* The task:
Check every line below for the word "down" and show those that hold it.

* Given information:
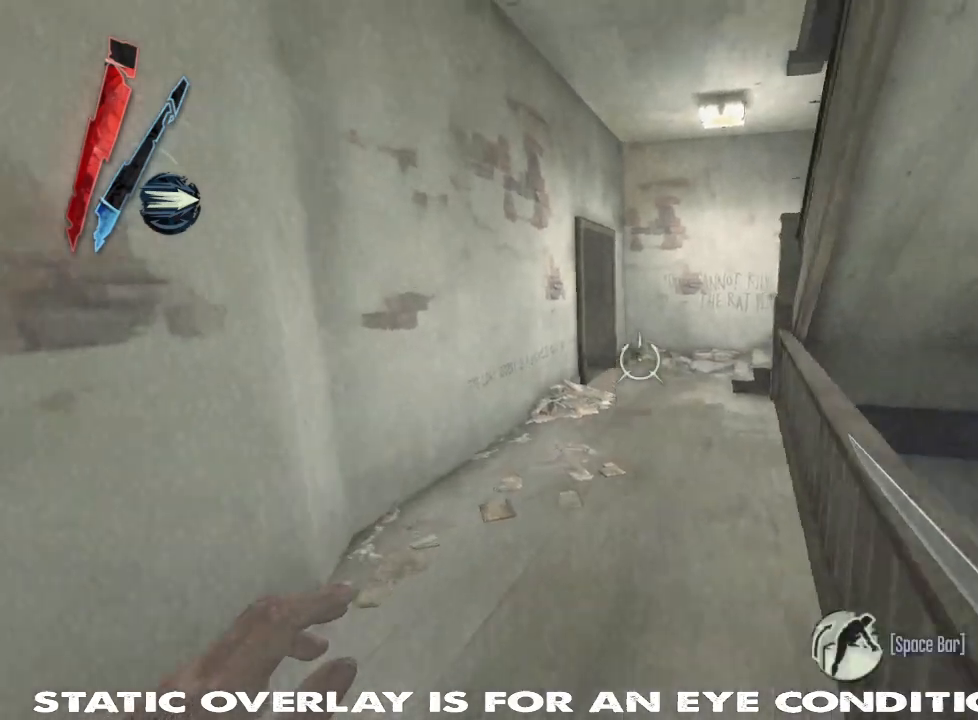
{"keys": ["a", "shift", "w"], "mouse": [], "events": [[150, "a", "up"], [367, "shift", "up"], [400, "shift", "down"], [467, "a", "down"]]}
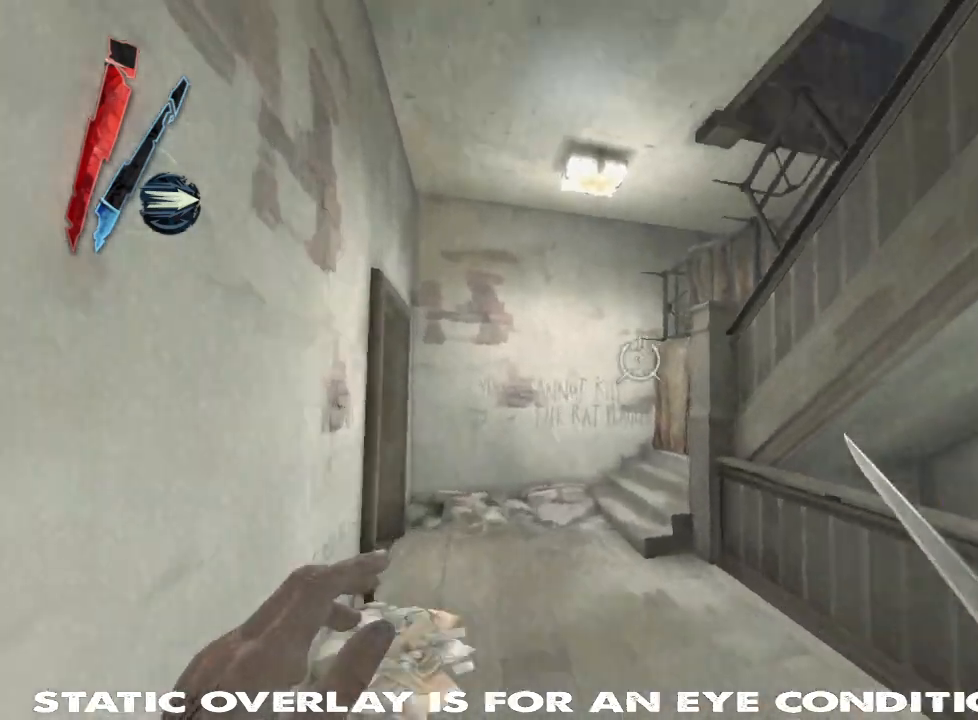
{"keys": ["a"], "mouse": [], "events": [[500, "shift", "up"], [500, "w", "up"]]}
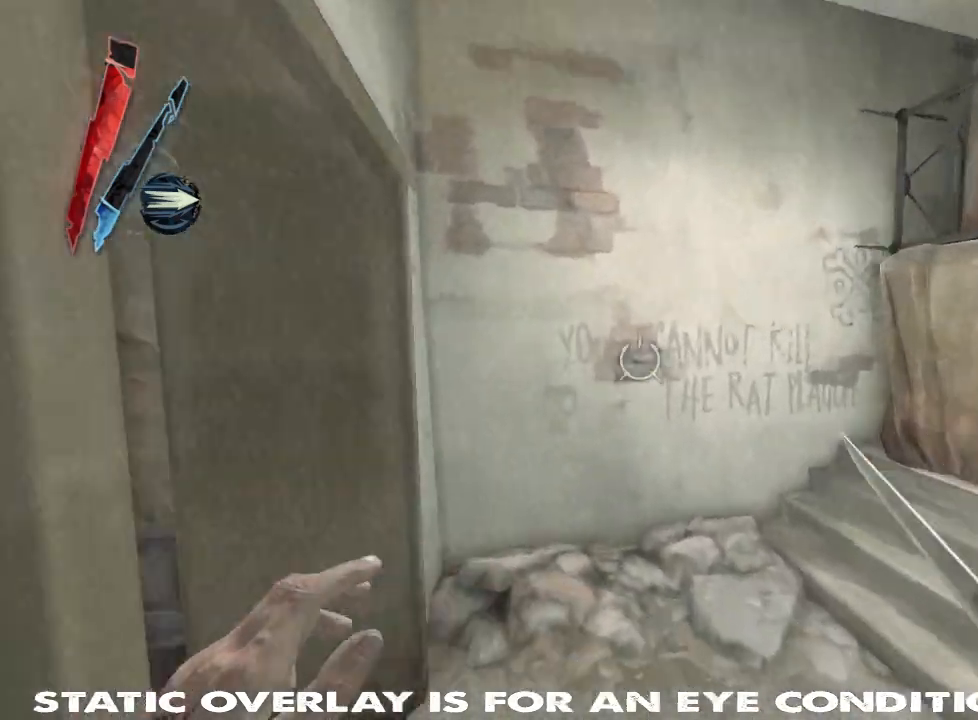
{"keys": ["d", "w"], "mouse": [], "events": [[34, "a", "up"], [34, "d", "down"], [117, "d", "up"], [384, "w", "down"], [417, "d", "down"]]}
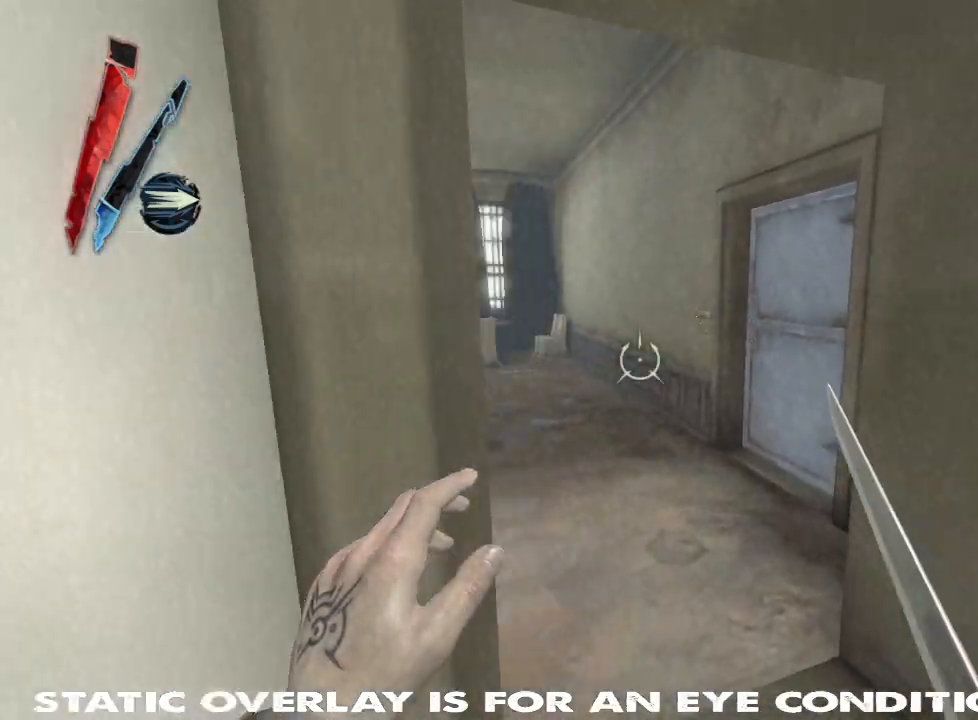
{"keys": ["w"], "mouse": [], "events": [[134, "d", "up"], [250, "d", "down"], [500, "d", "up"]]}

* Reply to the exercise:
{"keys": ["a", "shift", "w"], "mouse": [], "events": [[150, "a", "up"], [367, "shift", "up"], [400, "shift", "down"], [467, "a", "down"]]}
{"keys": ["d", "w"], "mouse": [], "events": [[34, "a", "up"], [34, "d", "down"], [117, "d", "up"], [384, "w", "down"], [417, "d", "down"]]}
{"keys": ["w"], "mouse": [], "events": [[134, "d", "up"], [250, "d", "down"], [500, "d", "up"]]}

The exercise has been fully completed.